Marksmanship is a fundamental skill – for both hunting and recreational shooting. According to Colorado Parks and Wildlife, “Marksmanship is one of the most important skills that every hunter should develop and work toward improvement over an entire lifetime.” Novice and experienced hunters can equally benefit from brushing up on their accuracy and precision through ongoing practice. On top of practice, it’s important to become acquainted with a quality rifle. Even those looking to buy a rifle, but don’t quite have enough money on hand to purchase, can look into the many options for firearms financing.
Good marksmanship is the result of a multitude of factors, but the top three are proper sight adjustment or patterning, proper shooting technique and practice. To start – aim is dependent on proper sight alignment, as it helps reduce the risk for angular error. The process aligns the rear and front sights onto the target, producing the sight picture. It’s essential to sight-in your rifle in order for the bullet to hit the target. In the process, ensure that you are using your dominant eye for precision.
As far as proper shooting technique, steadiness is key. This is achieved by holding the weapon the exact same way for each shot, as if the rifle is a non-movable part of your body once it is mounted in your shoulder pocket. Novice-level shooters are taught the supported prone position – or laying on stomach with a backpack or sandbag supporting the weight of the rifle – as it is the most stable. The next most stable position is the supported sitting position, but many practice this position unsupported as well. Kneeling and standing positions are also popular – but far less steady since the shooter is higher from the ground. Standing shooters can use trees, rocks, long bipods or tripods for extra support. Once the shooter assumes the stance, they should feel comfortable enough to remain steady without undue physical effort. Many hunters also believe that breathing control is important, and that the shot should be made during the pause after exhalation, though not all hunters agree on this.

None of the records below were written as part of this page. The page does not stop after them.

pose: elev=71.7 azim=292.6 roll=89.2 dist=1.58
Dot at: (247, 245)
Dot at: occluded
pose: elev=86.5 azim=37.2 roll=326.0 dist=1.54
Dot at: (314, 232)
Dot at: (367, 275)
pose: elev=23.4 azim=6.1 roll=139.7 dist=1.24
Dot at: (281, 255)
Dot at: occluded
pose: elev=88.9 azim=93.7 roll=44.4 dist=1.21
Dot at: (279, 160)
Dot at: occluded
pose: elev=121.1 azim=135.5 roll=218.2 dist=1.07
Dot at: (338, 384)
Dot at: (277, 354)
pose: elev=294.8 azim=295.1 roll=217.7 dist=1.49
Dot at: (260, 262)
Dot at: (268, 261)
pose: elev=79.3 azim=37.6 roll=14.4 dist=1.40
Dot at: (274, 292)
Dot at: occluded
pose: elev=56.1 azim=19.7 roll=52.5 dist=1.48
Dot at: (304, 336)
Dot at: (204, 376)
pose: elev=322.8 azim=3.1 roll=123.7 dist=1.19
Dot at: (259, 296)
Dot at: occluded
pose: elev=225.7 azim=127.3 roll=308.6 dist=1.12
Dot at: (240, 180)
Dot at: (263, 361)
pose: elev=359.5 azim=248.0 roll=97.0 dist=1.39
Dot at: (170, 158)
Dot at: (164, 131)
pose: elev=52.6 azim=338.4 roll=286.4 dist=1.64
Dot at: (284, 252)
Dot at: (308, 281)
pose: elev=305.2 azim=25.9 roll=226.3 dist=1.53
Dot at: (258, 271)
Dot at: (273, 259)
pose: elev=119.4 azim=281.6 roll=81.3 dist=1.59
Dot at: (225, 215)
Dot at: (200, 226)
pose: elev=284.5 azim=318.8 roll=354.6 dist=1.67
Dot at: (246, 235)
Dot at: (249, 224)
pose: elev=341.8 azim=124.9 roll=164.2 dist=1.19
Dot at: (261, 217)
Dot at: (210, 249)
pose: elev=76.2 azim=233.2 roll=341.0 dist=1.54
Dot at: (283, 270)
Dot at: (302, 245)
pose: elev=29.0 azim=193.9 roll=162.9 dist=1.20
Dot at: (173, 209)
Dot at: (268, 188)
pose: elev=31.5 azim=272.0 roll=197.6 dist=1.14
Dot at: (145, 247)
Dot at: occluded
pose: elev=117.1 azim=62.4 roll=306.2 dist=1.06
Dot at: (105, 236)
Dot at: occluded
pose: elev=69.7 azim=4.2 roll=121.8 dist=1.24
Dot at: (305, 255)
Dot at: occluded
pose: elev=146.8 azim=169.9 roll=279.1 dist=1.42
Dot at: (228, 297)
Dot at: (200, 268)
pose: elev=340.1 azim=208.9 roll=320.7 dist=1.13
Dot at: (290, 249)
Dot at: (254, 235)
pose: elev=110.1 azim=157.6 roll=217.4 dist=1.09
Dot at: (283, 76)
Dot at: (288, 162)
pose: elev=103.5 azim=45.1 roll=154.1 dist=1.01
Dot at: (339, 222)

Finally, the third and perhaps the most important component to marksmanship is practice. The above tips and techniques are useless if you don’t apply them in real life. When practicing, ensure that you practice from each position. If you always practice from a supported standing position at the shooting range, it may not translate when you are in the prone position in the woods. If there is a stance you plan on utilizing, you should be practicing each one at length. Also, make sure that you thoroughly understand your weapon and know how to produce edge-to-edge clarity on your target. Colorado Parks and Wildlife explains that “using reactive targets that are sized similarly to the vital area of the animal you like to hunt will help you make the most of your practice.” While rifle-rated steel targets are considered the best, paper targets are sufficient.